**Belge Bölümü:**
++++++

Türk-İslam medeniyetinin bugünkü hali yürek burkucudur
Türk-İslam medeniyeti geçmişte inandı, kenetlendi, kendine güvendi, elbette çok şeyler kazandı, insanlığa çok şey kazandırdı. Ama bugünkü hali yürek burkucudur. Tıpkı geçmişte olduğu gibi; ön alan, koordinat çizen, tayin ve tasdik eden bir pozisyona gelmedikten sonra beşeriyet kervanına yön verilmesi imkânsızı umut etmekle eşdeğerdir. Daha onlarca örneğini verebileceğimiz ilmin ve irfanın kutup yıldızları, Doğu’nun Batı karşısında bir zamanlar ezici ve açık ara üstünlüğünü resmetmektedir. Türk milleti bu kapsamda zafer tuğunun, bilim ve bilgi onurunun her dönemde taşıyıcısı ve öncüsü olmuştur. Hikmet ve hidayet sahibi muhterem zatlar akılla kalbi bağdaştırmış, duyguyla mantığı birleştirmiş, şüphesiz medeniyetimizi hakkıyla tanıtıp temsil etmişlerdir. Türk-İslam kudreti yalnız kılıçla, yalnız fütuhatla, yalnız cihat ve gazayla başarıya ulaşmamış; hepsinden önemlisi kalemle, kelamla, kitapla, tefekkürle gücüne güç katmıştır. Çağlar boyunca bugünleri bile imrendirecek şekilde mürekkep nehrinden kitap ummanı oluşmuş, madde ve manayı ortak bir idealde buluşturan, insanlığın yararına vakfeden derin kavrayış kıtaların ruhuna sinmiştir.
Türk-İslam kültürü gelişme rotasını koruyamamış
Üzülerek söylemeliyim ki Türk-İslam kültürü gelişme rotasını koruyamamıştır. Muhteşem eserler bulanıklaşmış ve solmuştur. Geçmişi geleceğe ekleyecek yeni ve farklı bir yol açılamamıştır. Merhum Peyami Safa insanın en kolay kendini aldatacağını söylerken teşhis mahareti göstermiştir. Bugün Ortadoğu’da herkes birbirini aldatmaktadır ve hasımdır. Bilim, teknik, hoşgörü ve uzlaşmada gerçekleşmeyen sıçrama; şimdilerde sosyal, siyasal ve ekonomik maliyetlerin daha da kabarmasına sebeptir. İstikrarlı olmayan, sosyal barışı sağlayamayan, huzuru bulamayan, denge ve düzeni yakalayamayan bir ülkenin kalkınması ve medeniyet pistinden kalkışa geçmesi elbette mümkün değildir. Barış ve kardeşlik korunmadan, toplumsal düzen ve ahenk temin edilmeden, ben yerine bizi, bencillik yerine yardımlaşmayı, aç gözlülük yerine paylaşmayı, acımasız rekabet yerine dayanışmayı ikame etmeden herhangi bir yere varmamız sadece hayaldir. Bu nedenle birliğimizi, kimliğimizi ve varlığımızı her düzeyde savunmak geçmişteki övündüğümüz dönemleri yakalamak ve hatta aşmak için ilk ve en önemli kural olarak görülmelidir.

++++++

**Veri kümesinden alıntı:**
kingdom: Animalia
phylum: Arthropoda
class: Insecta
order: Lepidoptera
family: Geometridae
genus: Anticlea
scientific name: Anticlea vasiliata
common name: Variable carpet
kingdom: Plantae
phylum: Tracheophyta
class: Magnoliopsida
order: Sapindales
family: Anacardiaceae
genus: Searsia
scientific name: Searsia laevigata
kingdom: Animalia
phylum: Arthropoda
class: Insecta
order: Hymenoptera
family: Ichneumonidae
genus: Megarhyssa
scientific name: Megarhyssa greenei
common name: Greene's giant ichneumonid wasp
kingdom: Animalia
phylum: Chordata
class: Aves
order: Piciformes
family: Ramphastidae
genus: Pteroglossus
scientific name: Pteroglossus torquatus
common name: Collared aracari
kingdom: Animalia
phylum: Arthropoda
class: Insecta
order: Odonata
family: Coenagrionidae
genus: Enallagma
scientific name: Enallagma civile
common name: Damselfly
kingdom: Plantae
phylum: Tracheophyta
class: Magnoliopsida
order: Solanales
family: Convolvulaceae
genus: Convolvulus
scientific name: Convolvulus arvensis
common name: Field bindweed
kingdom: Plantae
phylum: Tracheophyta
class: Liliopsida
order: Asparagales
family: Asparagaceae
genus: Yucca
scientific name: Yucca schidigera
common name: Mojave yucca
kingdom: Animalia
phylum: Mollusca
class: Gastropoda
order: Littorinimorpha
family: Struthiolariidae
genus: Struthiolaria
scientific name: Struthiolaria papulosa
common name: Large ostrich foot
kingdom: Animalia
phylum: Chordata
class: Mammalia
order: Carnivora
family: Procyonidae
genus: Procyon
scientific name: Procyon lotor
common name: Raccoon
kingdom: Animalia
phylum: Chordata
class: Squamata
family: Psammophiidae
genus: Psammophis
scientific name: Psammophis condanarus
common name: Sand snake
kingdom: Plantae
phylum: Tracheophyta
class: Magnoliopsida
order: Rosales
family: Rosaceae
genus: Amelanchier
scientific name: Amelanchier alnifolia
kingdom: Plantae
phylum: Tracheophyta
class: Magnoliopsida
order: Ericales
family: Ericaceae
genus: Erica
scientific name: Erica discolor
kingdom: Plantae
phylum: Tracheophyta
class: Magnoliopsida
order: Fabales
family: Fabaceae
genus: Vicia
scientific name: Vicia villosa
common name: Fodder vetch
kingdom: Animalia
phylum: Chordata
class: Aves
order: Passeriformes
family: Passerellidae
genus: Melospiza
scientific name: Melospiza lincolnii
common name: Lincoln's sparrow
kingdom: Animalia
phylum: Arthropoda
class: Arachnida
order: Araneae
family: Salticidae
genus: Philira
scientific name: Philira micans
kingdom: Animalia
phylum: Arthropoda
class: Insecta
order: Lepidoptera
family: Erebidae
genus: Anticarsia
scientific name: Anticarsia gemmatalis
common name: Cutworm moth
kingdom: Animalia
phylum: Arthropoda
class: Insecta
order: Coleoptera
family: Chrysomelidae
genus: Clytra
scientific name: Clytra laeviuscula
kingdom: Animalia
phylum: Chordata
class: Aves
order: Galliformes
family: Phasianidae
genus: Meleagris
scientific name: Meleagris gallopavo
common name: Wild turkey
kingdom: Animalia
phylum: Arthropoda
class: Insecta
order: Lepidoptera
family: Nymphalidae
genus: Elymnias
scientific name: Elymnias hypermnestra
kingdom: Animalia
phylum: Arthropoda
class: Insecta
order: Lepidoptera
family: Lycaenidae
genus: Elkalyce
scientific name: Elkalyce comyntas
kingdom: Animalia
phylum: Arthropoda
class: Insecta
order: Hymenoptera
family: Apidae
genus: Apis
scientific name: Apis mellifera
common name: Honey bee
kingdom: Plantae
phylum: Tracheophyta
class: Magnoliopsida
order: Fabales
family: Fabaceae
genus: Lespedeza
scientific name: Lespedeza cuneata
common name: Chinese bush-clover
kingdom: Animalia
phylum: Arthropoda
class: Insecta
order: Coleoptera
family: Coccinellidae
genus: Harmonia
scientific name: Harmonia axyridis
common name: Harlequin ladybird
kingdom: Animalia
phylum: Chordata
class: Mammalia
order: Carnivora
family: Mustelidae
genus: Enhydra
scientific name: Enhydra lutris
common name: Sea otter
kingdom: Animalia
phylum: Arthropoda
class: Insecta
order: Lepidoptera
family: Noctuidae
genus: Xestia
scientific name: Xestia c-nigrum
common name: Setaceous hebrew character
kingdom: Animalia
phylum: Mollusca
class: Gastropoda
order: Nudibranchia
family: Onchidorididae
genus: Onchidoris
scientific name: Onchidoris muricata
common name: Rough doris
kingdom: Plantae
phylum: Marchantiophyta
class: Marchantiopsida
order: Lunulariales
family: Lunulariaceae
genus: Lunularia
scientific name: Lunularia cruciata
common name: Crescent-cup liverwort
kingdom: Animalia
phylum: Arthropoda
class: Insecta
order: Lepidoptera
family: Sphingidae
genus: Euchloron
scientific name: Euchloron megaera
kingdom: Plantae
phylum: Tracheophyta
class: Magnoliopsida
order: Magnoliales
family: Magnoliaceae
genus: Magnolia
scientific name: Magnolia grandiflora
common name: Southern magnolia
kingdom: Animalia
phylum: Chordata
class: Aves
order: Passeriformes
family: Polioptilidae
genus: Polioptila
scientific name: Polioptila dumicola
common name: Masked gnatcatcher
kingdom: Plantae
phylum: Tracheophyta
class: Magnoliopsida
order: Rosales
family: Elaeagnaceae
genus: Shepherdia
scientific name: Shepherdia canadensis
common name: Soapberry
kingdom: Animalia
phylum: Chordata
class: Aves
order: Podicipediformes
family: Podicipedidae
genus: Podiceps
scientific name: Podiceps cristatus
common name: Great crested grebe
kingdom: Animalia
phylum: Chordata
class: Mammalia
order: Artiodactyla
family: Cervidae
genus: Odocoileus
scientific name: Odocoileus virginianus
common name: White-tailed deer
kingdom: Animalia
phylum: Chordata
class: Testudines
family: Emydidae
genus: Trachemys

++++++

**Görevler:**
• 1. Kayıtların başından "family: Ericaceae" satırına kadar, bu satır da dahil olmak üzere, her yerde "common name" ifadesini "vernacular name" olarak değiştir ve yalnızca bu satırları yeniden yaz.
• 2. Türk-İslam medeniyetinin bugünkü hâlini anlatan yazıyı kaldığı yerden sürdür.
Yazı ile kayıtlar arasında hiçbir bağlantı yoktur.

**Görev Sonuçları:**
• 1.
kingdom: Animalia
phylum: Arthropoda
class: Insecta
order: Lepidoptera
family: Geometridae
genus: Anticlea
scientific name: Anticlea vasiliata
vernacular name: Variable carpet
kingdom: Plantae
phylum: Tracheophyta
class: Magnoliopsida
order: Sapindales
family: Anacardiaceae
genus: Searsia
scientific name: Searsia laevigata
kingdom: Animalia
phylum: Arthropoda
class: Insecta
order: Hymenoptera
family: Ichneumonidae
genus: Megarhyssa
scientific name: Megarhyssa greenei
vernacular name: Greene's giant ichneumonid wasp
kingdom: Animalia
phylum: Chordata
class: Aves
order: Piciformes
family: Ramphastidae
genus: Pteroglossus
scientific name: Pteroglossus torquatus
vernacular name: Collared aracari
kingdom: Animalia
phylum: Arthropoda
class: Insecta
order: Odonata
family: Coenagrionidae
genus: Enallagma
scientific name: Enallagma civile
vernacular name: Damselfly
kingdom: Plantae
phylum: Tracheophyta
class: Magnoliopsida
order: Solanales
family: Convolvulaceae
genus: Convolvulus
scientific name: Convolvulus arvensis
vernacular name: Field bindweed
kingdom: Plantae
phylum: Tracheophyta
class: Liliopsida
order: Asparagales
family: Asparagaceae
genus: Yucca
scientific name: Yucca schidigera
vernacular name: Mojave yucca
kingdom: Animalia
phylum: Mollusca
class: Gastropoda
order: Littorinimorpha
family: Struthiolariidae
genus: Struthiolaria
scientific name: Struthiolaria papulosa
vernacular name: Large ostrich foot
kingdom: Animalia
phylum: Chordata
class: Mammalia
order: Carnivora
family: Procyonidae
genus: Procyon
scientific name: Procyon lotor
vernacular name: Raccoon
kingdom: Animalia
phylum: Chordata
class: Squamata
family: Psammophiidae
genus: Psammophis
scientific name: Psammophis condanarus
vernacular name: Sand snake
kingdom: Plantae
phylum: Tracheophyta
class: Magnoliopsida
order: Rosales
family: Rosaceae
genus: Amelanchier
scientific name: Amelanchier alnifolia
kingdom: Plantae
phylum: Tracheophyta
class: Magnoliopsida
order: Ericales
family: Ericaceae

• 2.
Türk-İslam ahlakını yaşamış, akıl ve izanla beraber merhamet ve şefkati yüceltmiş bir coğrafyadan seri katiller nasıl çıkar, caniler nasıl çıkar, iblise ruhu satanlar nasıl çıkar, mazlumlara kast eden teröristler nasıl türer? İslam’ı terörle ilişkilendirme alçaklığına teşebbüs edenlerin şerefli maziden ne kadar haberleri vardır? Bir karıncanın hakkını bile koruyan bir dini karalamak, Türklüğe saldırmak nasıl bir gözü dönmüşlük ve düşmanlıktır?
Kanuni Sultan Süleyman devrin Şeyhülislam’ı Ebusuud Efendi’ye sorar:
Dırahta ger ziyan etse karınca,
Günâhı var mıdır ânı kırınca?
Yani, eğer karınca ağaca zarar veriyor ve onu kurutuyorsa, karıncayı yok etmenin bir günahı var mıdır? Diye sorar.
Dobra dobur konuşan, doğruları saklamaktan kaçınmayan Şeyhülislam şöyle cevap verir:
Yarın Hakk’ın dîvânına varınca,
Süleyman’dan hakkın alır karınca.
İşte biz buyuz. İşte böylesi asil, adil ve soylu bir ecdadın ahfadıyız. Şunu unutmayalım ki, dışarıdan gelip yenemeyenler, içeriden çözmeyi deniyorlar. Kullandıkları kirli araçlar ve aracılar da bellidir.
Türk-İslam alemi direnmeli, birlik ve dirliğini sağlayarak ayağa kalkmalıdır
FETÖ, PKK, DEAŞ, kiralık tetikçiler, işbirlikçi yöneticiler, bölgesel senaryolar, etnik ve mezhep fesadı, zillete düşmüş siyasi partiler işte bunlardan bazılarıdır. Türkiye’de CHP bunların kontrolündedir. İP bunların kolcusudur. Hesap hep aynıdır ve kalleştir. Hedef hep aynıdır ve hıyanettir. Türk-İslam alemi direnmeli, birlik ve dirliğini sağlayarak ayağa kalkmalıdır. Huzur herkesin hakkıdır. Adaletli paylaşım, hakkaniyetli bölüşüm, insanca yaşam herkesin ortak kaderi olmalıdır.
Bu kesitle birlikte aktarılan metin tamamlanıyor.